Bombus flavifrons, the yellow-fronted bumble bee or yellowhead bumblebee, is a species of bumblebee. It is native to North America, where it is distributed across much of Canada, Alaska, and the western contiguous United States.

==Description==
This is a robust bumblebee; the queen has a body length between 13 and 16 mm and a wingspan of 27 to 34 mm, the male is 11 to 12 mm in length with a wingspan of 25 to 26 mm, and the workers are 9 to 12 mm in length and 19 to 27 mm in wingspan.

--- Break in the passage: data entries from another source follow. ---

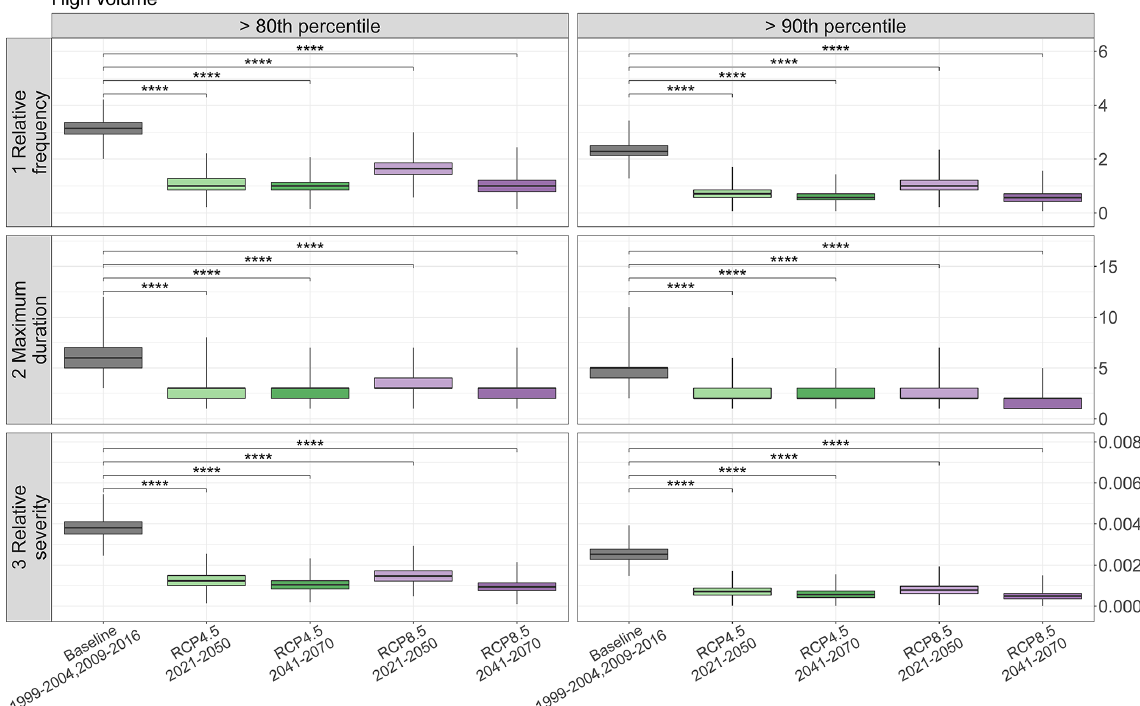
Figure 9. Boxplots of metrics of relative frequency, maximum duration and relative severity calculated from volume values greater than the 80th and 90th percentiles. The simulated volume values used for the metric calculation resulted from the Monte Carlo approach by randomly sampling from the volume prediction bands. The symbol ∗∗∗∗ refers to a p value ≤ 0.0001. For an interpretation of the references to colour in this figure legend, the reader is referred to the web version of this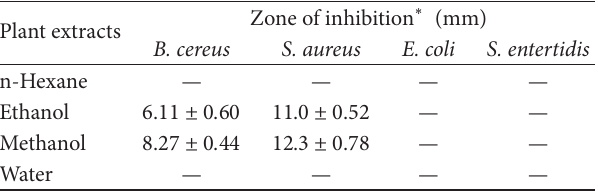
Table 2: Antibacterial activity of Psidium guajava leaves of the screened solvents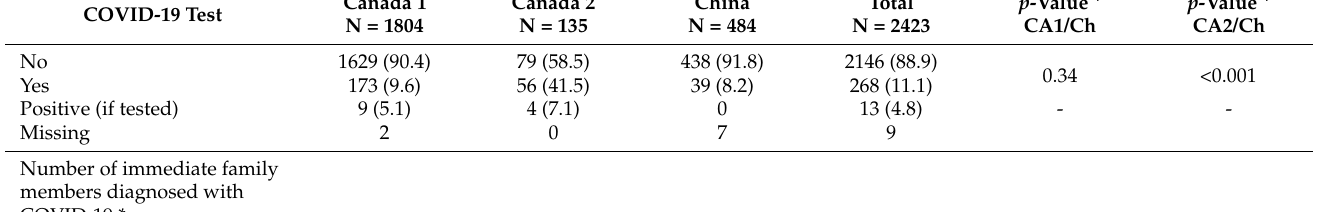
Figure 5. Overall satisfaction with life in pregnant persons. Comparison between prior to vs. since the start of the COVID-19 pandemic stratified by cohorts. Canada 1, n = 1646; Canada 2 (Can2), n = 120; China, n = 429 (missing values: Canada 1, n = 158; Canada 2, n = 15; China, n = 55). Wilcoxon signed rank test—comparing the differences between “prior to COVID-19” and “now” in each cohort. p < 0.001 (Canada 1); p < 0.001 (Canada 2); p = 0.295 (China).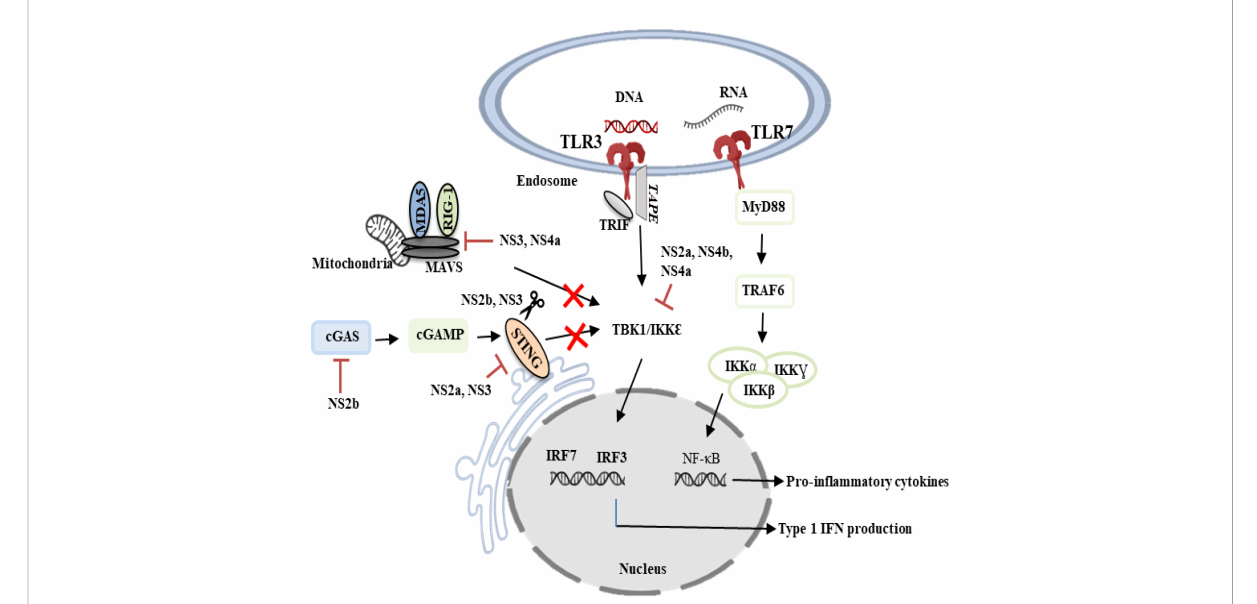
FIGURE 1 DENV evasion of innate immune responses. DENV non-structural proteins such as NS2a, NS2b, NS3, NS4a and NS4b are known to modulate innate immunity by counteracting the type I IFN-mediated antiviral response. TLR3, Toll-like receptor 3; TLR7, Toll-like receptor 7; NS2a, Non- structural 2a protein; NS2b, Non-structural 2b protein; NS3, Non-structural 3 protein; NS4a, Non-structural 4a protein; NS4b, Non-structural 4b protein; IRF3, Interferon regulatory factor 7; IRF7, Interferon regulatory factor 7; cGAS, Cyclic GMP-AMP synthase; cGAMP, Cyclic GMP-AMP; IKK a , I k B kinase-alpha; IKK b , I k B kinase-beta; IKK Ɣ , I k B kinase-gamma; TRAF6, Tumor necrosis factor receptor-associated factor 6; MAVS, Mitochondrial antiviral signaling; MyD88, Myeloid differentiation primary response gene 88; TBK1/IKK ϵ , TANK-binding kinase 1/I k B kinase- epsilon; RIG-1, Retinoic acid-inducible gene 1; MDA5, Melanoma differentiation-associated protein 5; TRIF, TIR-domain-containing adapter inducing IFN- b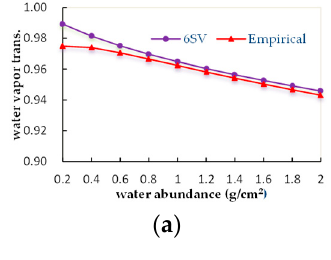
Figure 9. Comparisons of gaseous transmissions calculated using empirical formulas and by 6SV under various atmospheric conditions (water vapor transmission in infrared band ( a ); ozone trans- mission in blue band ( b ); and transmission of other gases in infrared band ( c )).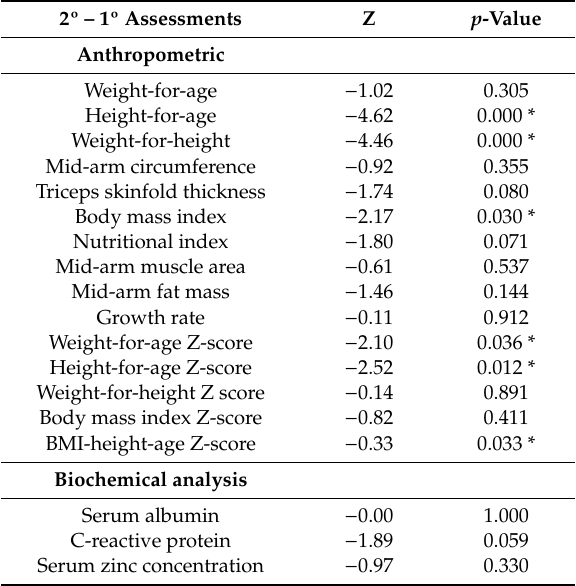
Table 4. Statistical changes after zinc supplementation in the whole series ( n = 35).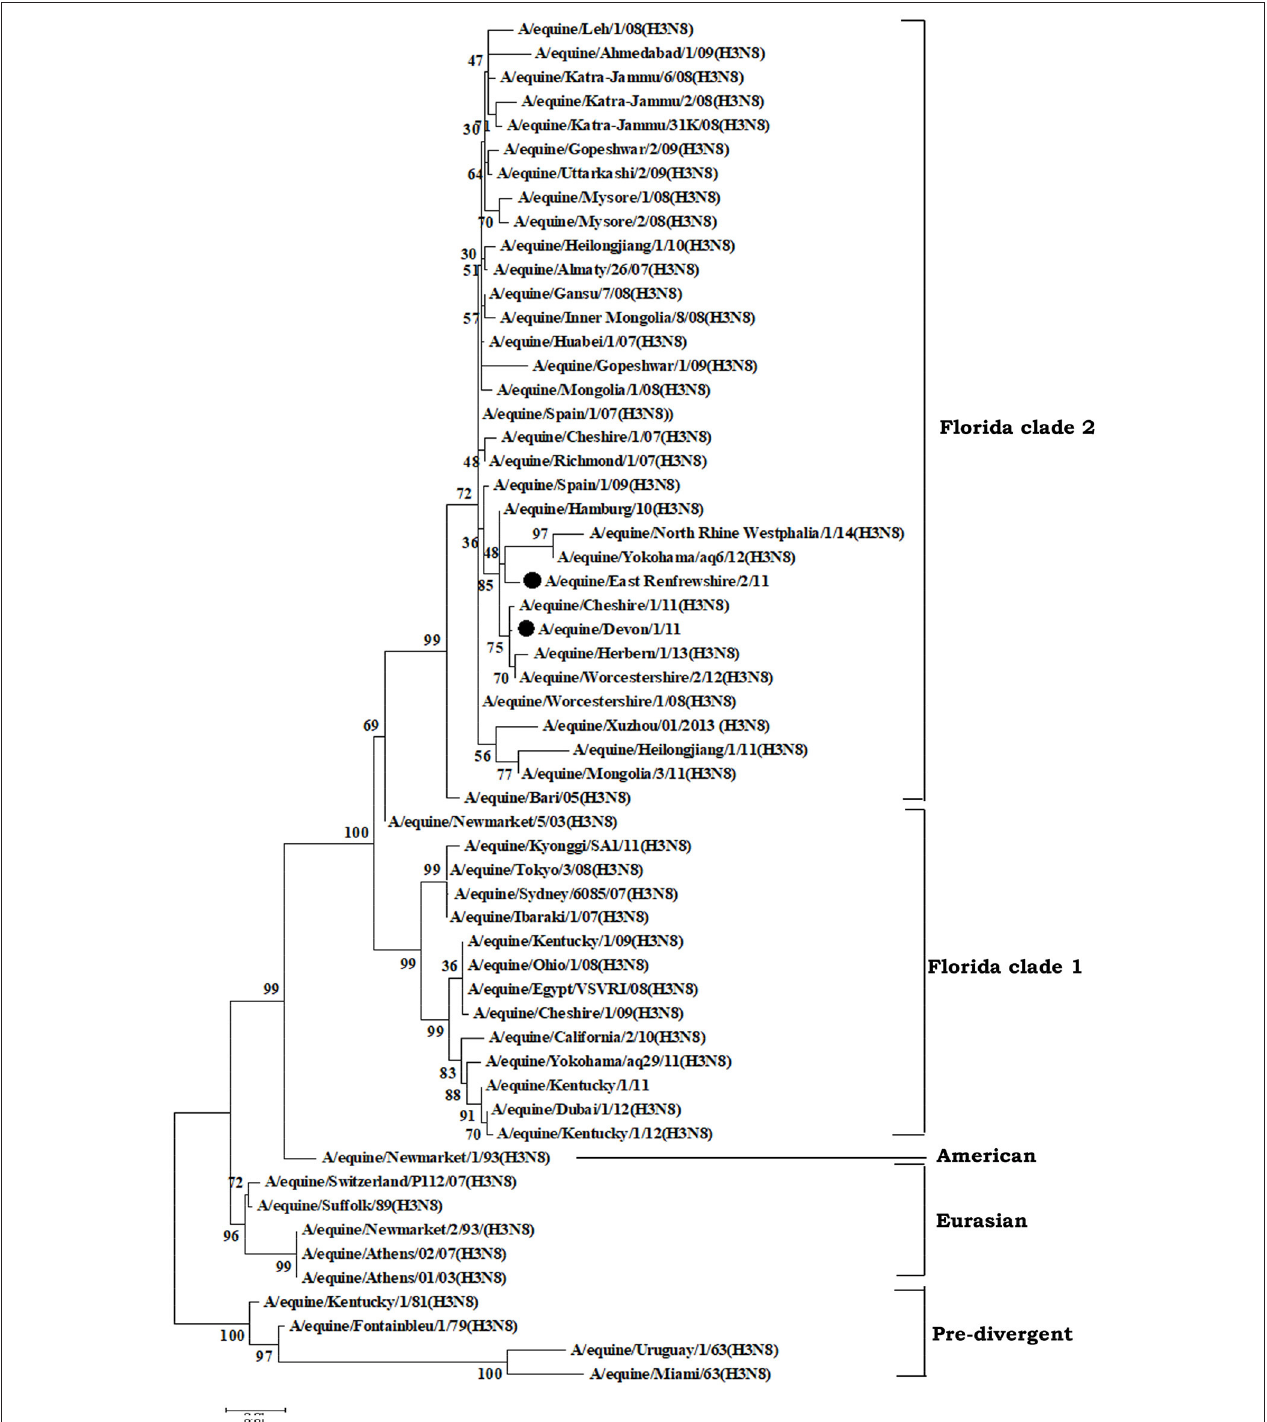
FIGURE 2 | Phylogenetic analysis of hemagglutinin (HA) genes nucleotide sequences from 57 Equine Influenza Viruses (EIVs). The maximum likelihood tree was constructed using stringent T92 + G algorithm which was identified using the find best DNA/protein model tool available in MEGA 6. The reliability of the trees was assessed by bootstrap with 1,000 replications with cut off at 50 are shown in the tree. The phylogram depicts five major clusters of global EIVs. Phylogenetic group’s viz., Florida sub-lineage clade 1, Florida sub-lineage clade 2, American, Eurasian and Pre-divergent, are mentioned by bars on the right. The major mutations (I179V and A144V) observed in the Clade 2 viruses of Florida sublineage in recent isolates have been denoted by solid dots.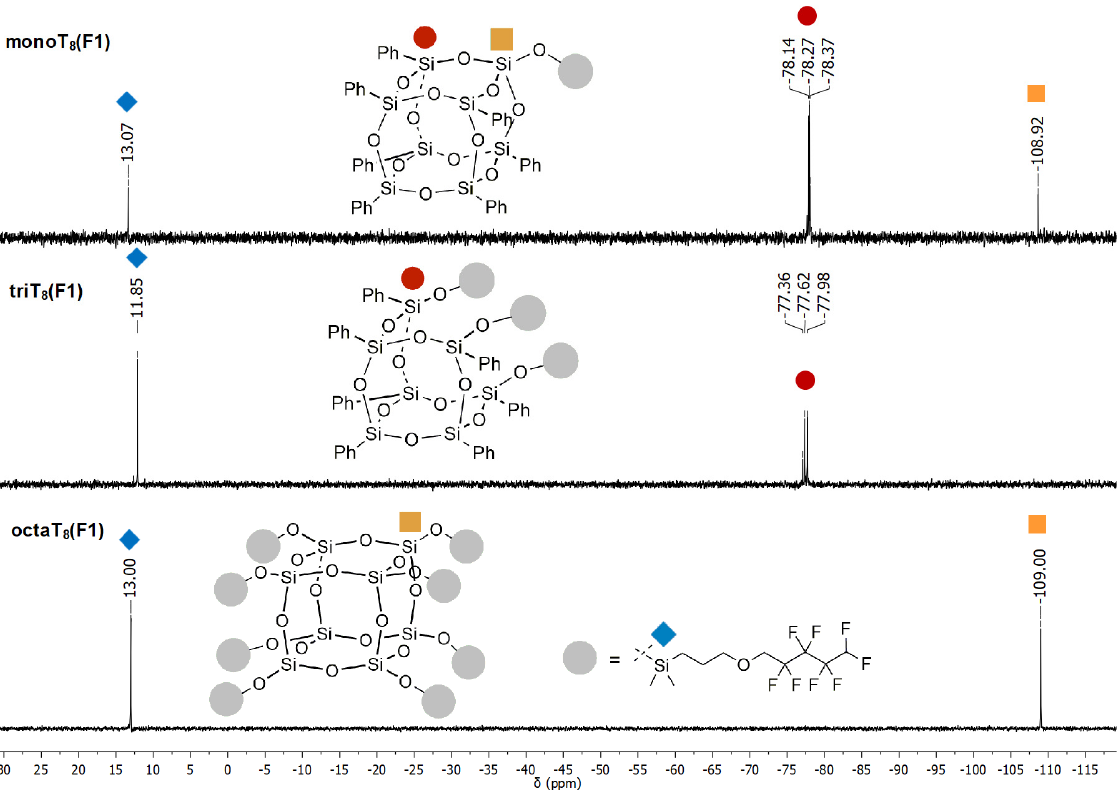
Figure 3. Selected range of stacked 29 Si NMR spectra of DDSQ-2Si(F1) and DDSQ-4Si(F1) . Additionally, the methodology for the synthesis of the fluorinated silsesquioxanes was also verified in terms of the reverse Si-H and Si-CH=CH 2 reactive groups placement, PATH B, i.e., hydrosilylation of SQ-Vi ( monoT 8 SiVi , triT 7 SiVi , DDSQ-2SiVi , DDSQ- 2OSiVi , DDSQ-4OSiVi , octaT 8 SiVi ) by three types of silanes containing respective fluorosubstituents to olefins used before ( F3 – F5 ) (Scheme 1). The reaction conditions were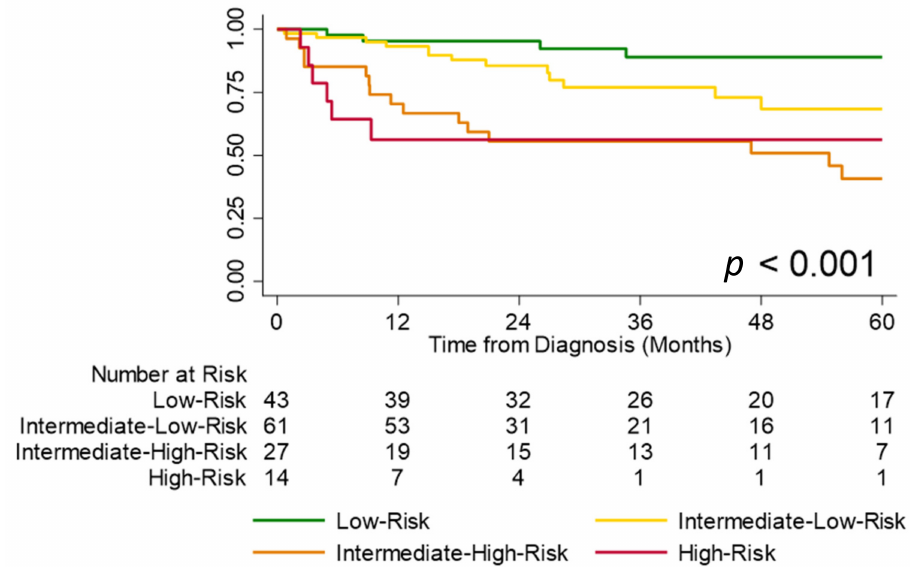
Figure 3. Transplant-free survival by risk group (low vs. intermediate-low vs. intermediate-high vs. high) using degree of tricuspid regurgitation (TR) to further stratify intermediate-risk patients. Note: One intermediate-risk patient missed their degree of TR and was not included in the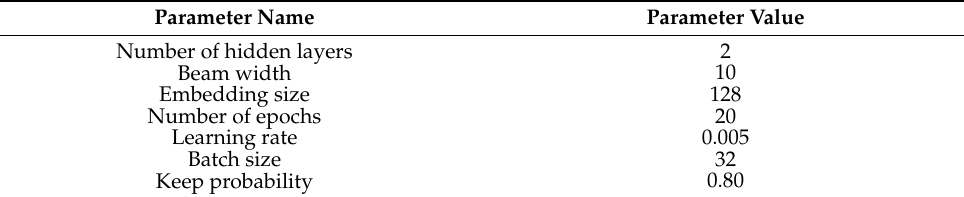
Table 8. Experiment parameters for number of units sensitivity analysis.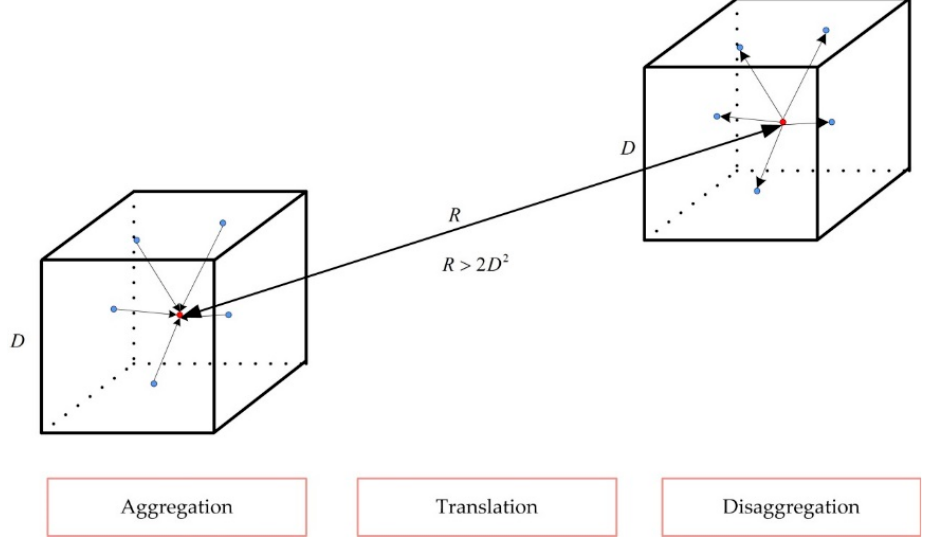
Figure 2. Far fi eld with FaFFA acceleration, including aggregation translation and disaggregation. Figure 2. Far field with FaFFA acceleration, including aggregation translation and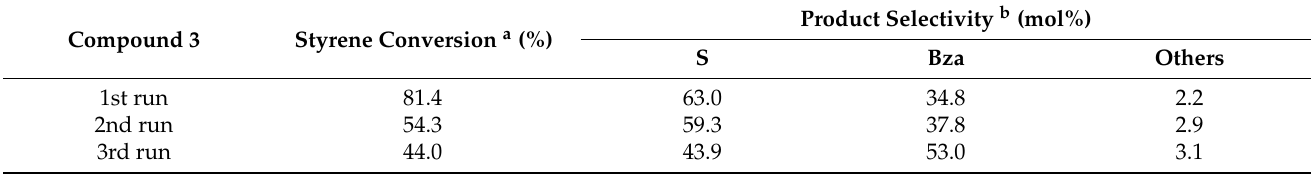
Table 3. Recyclability and reusability of compound 3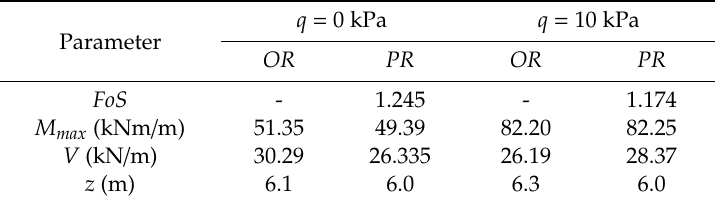
Table 7. Comparison of optimization results and numerical analysis for 5 m excavation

The yellow-fronted bumble bee has a dense, untidy fur. The head is yellow with black hairs intermixed on the posterior part, the thorax has a mixed black and yellow colouration, often (always with the queen) with a black, central field. The first two terga (abdominal segments) are yellow, on the females often with a black, central field on terga 1 to 2. Terga 3 and 4 are red, and the tail black, sometimes with yellow fields.

- Subspecies
Subspecies include:
- B. f. dimidiatus — with the red fur more or less entirely replaced with black
- B. f. flavifrons

==Ecology==
The queen emerges from her hibernation at the end of March and often builds a nest in a disused mouse nest. The first workers appear about a month later. The nest declines at the end of August, and all the inhabitants die, except for the new queens, which hibernate in the earth. The bumblebee feeds on several flowering plants, most commonly those in Asteraceae, Fabaceae, Saxifragaceae, and Lamiaceae.

This species is host to the parasitic indiscriminate cuckoo bumblebee (Bombus insularis).

This bee occurs at high altitude and latitude, living in habitat such as tundra, taiga, and mountain forests and meadows.